10/08/2014 12:55:34 - granted resource xp53tape001.NBU_CLIENT.MAXJOBS.xp53web0642vz
10/08/2014 12:55:34 - granted resource xp53tape001.NBU_POLICY.MAXJOBS.Omaha_DMZ_Unix
10/08/2014 12:55:34 - granted resource OM1490
10/08/2014 12:55:34 - granted resource HP.ULTRIUM4-SCSI.005
10/08/2014 12:55:34 - granted resource xp53app034z-hcart-robot-tld-1
10/08/2014 12:55:35 - estimated 0 kbytes needed
10/08/2014 12:55:35 - Info nbjm (pid=1354) started backup (backupid=xp53web0642vz_1412790935) job for client xp53web0642vz, policy Omaha_DMZ_Unix, schedule Incremental on storage unit xp53app034z-hcart-robot-tld-1
10/08/2014 12:55:36 - started process bpbrm (pid=21339)

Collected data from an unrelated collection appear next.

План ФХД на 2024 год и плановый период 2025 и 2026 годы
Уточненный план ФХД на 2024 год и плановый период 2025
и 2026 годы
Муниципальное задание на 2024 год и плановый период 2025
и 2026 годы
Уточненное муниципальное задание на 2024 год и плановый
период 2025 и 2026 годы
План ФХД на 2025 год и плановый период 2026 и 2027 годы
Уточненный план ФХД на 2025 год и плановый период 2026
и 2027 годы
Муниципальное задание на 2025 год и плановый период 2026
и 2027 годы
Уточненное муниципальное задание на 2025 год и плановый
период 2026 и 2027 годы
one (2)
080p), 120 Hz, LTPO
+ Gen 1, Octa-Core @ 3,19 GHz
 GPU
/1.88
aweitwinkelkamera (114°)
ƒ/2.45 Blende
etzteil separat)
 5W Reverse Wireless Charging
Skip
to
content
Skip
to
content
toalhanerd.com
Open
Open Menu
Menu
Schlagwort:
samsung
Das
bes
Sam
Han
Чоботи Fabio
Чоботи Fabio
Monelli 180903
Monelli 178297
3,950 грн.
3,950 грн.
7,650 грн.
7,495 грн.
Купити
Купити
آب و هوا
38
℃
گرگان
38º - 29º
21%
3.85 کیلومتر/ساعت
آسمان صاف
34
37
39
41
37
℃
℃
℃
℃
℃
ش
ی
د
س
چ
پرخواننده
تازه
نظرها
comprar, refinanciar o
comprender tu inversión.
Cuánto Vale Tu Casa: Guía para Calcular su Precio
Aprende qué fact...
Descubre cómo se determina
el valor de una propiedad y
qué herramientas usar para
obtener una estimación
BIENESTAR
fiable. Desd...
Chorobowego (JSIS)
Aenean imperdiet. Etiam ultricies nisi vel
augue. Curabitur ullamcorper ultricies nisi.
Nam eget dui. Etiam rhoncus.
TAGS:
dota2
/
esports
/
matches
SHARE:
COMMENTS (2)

10/08/2014 13:13:37 - Info bpbrm (pid=7368) status: FAILED, (44) CONNECT_TIMEOUT; system: (150) Operation now in progress; FROM 0.0.0.0 TO xp53web0642vz 204.44.15.247 bpcd VIA pbx
10/08/2014 13:13:37 - Info bpbrm (pid=7368) status: FAILED, (44) CONNECT_TIMEOUT; system: (150) Operation now in progress; FROM 0.0.0.0 TO xp53web0642vz 204.44.15.247 bpcd VIA vnetd
10/08/2014 13:13:37 - Info bpbrm (pid=7368) status: FAILED, (44) CONNECT_TIMEOUT; system: (145) Connection timed out; FROM 0.0.0.0 TO xp53web0642vz 204.44.15.247 bpcd
10/08/2014 13:13:37 - Error bpbrm (pid=7368) cannot connect to xp53web0642vz, Operation now in progress (150)
10/08/2014 13:14:14 - Info bpbrm (pid=7368) got ERROR 82 from media manager
10-10-2014 09:01 AM
Still waiting on my Firewall team, but some of these backups may end with a 636, but a lot of them will write a portion of the backup. One I am looking at now is hung on /VRTS_IMAGE_SIZE_RECORD.
10-23-2014 01:23 AM
Your post on 8 October shows connection failure.

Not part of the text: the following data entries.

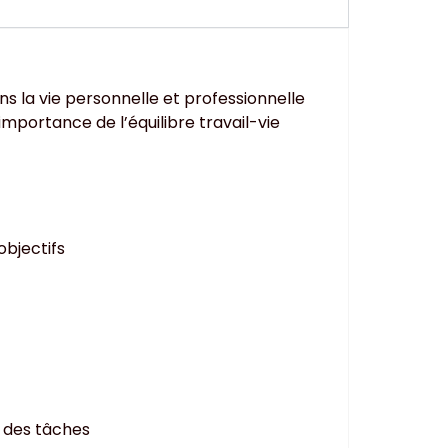
s la vie personnelle et professionnelle
’importance de l’équilibre travail-vie
bjectifs
n des tâches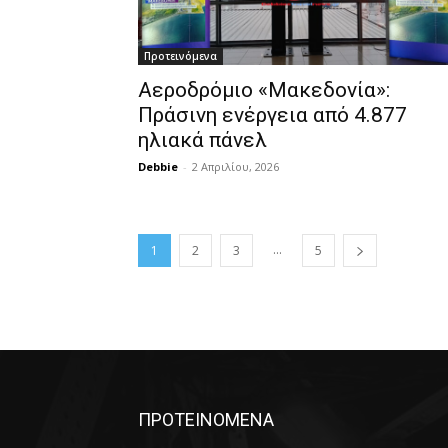
Προτεινόμενα
Αεροδρόμιο «Μακεδονία»:
Πράσινη ενέργεια από 4.877
ηλιακά πάνελ
Debbie
-
2 Απριλίου, 2026
...
1
2
3
5
ΠΡΟΤΕΙΝΟΜΕΝΑ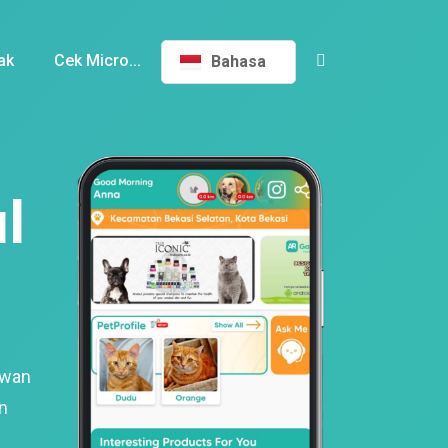
ak
Cek Micro...
Bahasa
l
ewan
n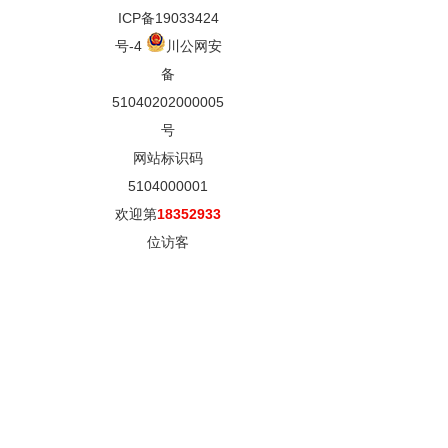
ICP备19033424
号-4
川公网安
备
51040202000005
号
网站标识码
5104000001
欢迎第
18352933
位访客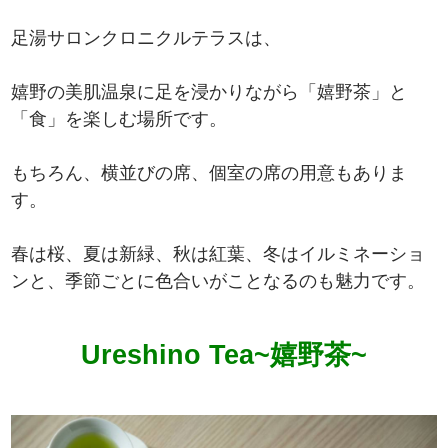
足湯サロンクロニクルテラスは、
嬉野の美肌温泉に足を浸かりながら「嬉野茶」と
「食」を楽しむ場所です。
もちろん、横並びの席、個室の席の用意もありま
す。
春は桜、夏は新緑、秋は紅葉、冬はイルミネーショ
ンと、季節ごとに色合いがことなるのも魅力です。
Ureshino Tea~嬉野茶~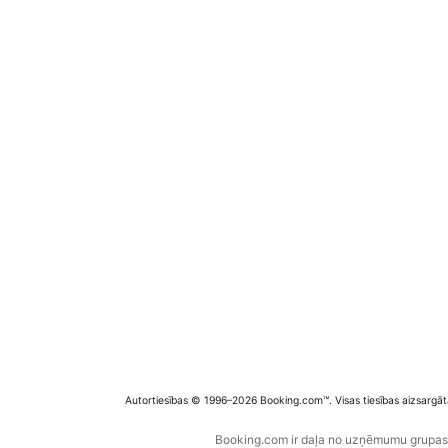
Autortiesības © 1996–2026 Booking.com™. Visas tiesības aizsargāt
Booking.com ir daļa no uzņēmumu grupas B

Here no connection could be made to PBX (port 1556) or to vnetd (13724) or bpcd (13782).
Ensure port 1556 is open in both directions between media server and client.

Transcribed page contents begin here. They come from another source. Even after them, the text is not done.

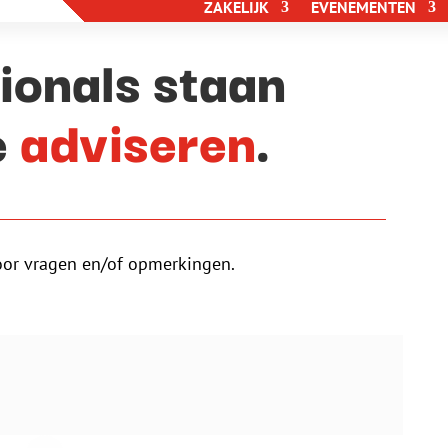
ZAKELIJK
EVENEMENTEN
ionals staan
e
adviseren
.
oor vragen en/of opmerkingen.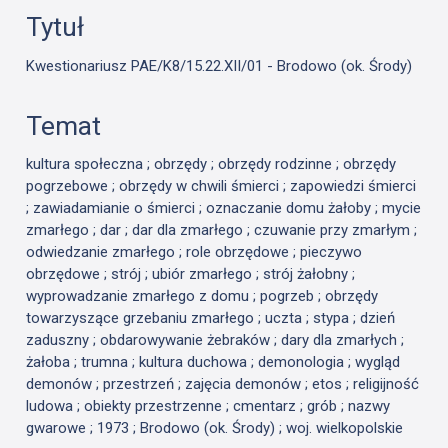
Tytuł
Kwestionariusz PAE/K8/15.22.XII/01 - Brodowo (ok. Środy)
Temat
kultura społeczna ; obrzędy ; obrzędy rodzinne ; obrzędy
pogrzebowe ; obrzędy w chwili śmierci ; zapowiedzi śmierci
; zawiadamianie o śmierci ; oznaczanie domu żałoby ; mycie
zmarłego ; dar ; dar dla zmarłego ; czuwanie przy zmarłym ;
odwiedzanie zmarłego ; role obrzędowe ; pieczywo
obrzędowe ; strój ; ubiór zmarłego ; strój żałobny ;
wyprowadzanie zmarłego z domu ; pogrzeb ; obrzędy
towarzyszące grzebaniu zmarłego ; uczta ; stypa ; dzień
zaduszny ; obdarowywanie żebraków ; dary dla zmarłych ;
żałoba ; trumna ; kultura duchowa ; demonologia ; wygląd
demonów ; przestrzeń ; zajęcia demonów ; etos ; religijność
ludowa ; obiekty przestrzenne ; cmentarz ; grób ; nazwy
gwarowe ; 1973 ; Brodowo (ok. Środy) ; woj. wielkopolskie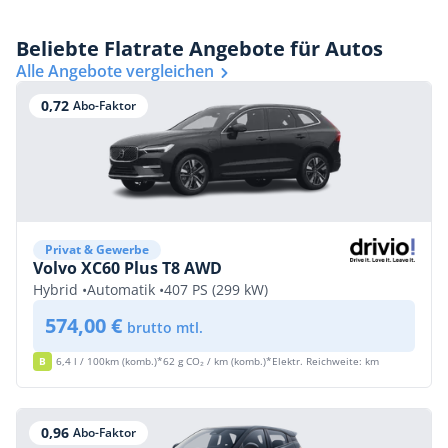
Beliebte Flatrate Angebote für Autos
Alle Angebote vergleichen
0,72
Abo-Faktor
Privat & Gewerbe
Volvo XC60 Plus T8 AWD
Hybrid •
Automatik •
407 PS (299 kW)
574,00 €
brutto mtl.
B
6,4 l / 100km (komb.)*
62 g CO₂ / km (komb.)*
Elektr. Reichweite: km
0,96
Abo-Faktor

Under certain circumstance port connectivity is also needed between master and client (like database or snapshot bakups).
I would take a look at your TCP keepalive settings on the media server, master server and any network device in between. Ensure the times match.
What can happen is that with a mismatch, the connection actually can get closed.
Bpbrm tries to send datat to NBJM and fails
"Error bpbrm (pid=11841) could not write FILE ADDED message to OUTSOCK"
Eventually NBJM will check for messages from BPBRM and fail throwing a 636 error because it determined the socket was already closed.
This is something I have seen happen during NDMP jobs, http://www.symantec.com/docs/TECH214335 , which can also happen during other jobs such as SQL, http://www.symantec.com/docs/TECH197144
My fellow coworkers have resolved about 90% of the 636 errors they encountered by pointing customers towards this keepalive setting and them finding differences in the values."
Here is a way to check via windows. http://www.symantec.com/docs/HOWTO56221 , Windows and unix both have different defaults. I would image the issue for you is that the firewall for the DMZ most likely has a lower setting that the other servers, and ends up closing the connection.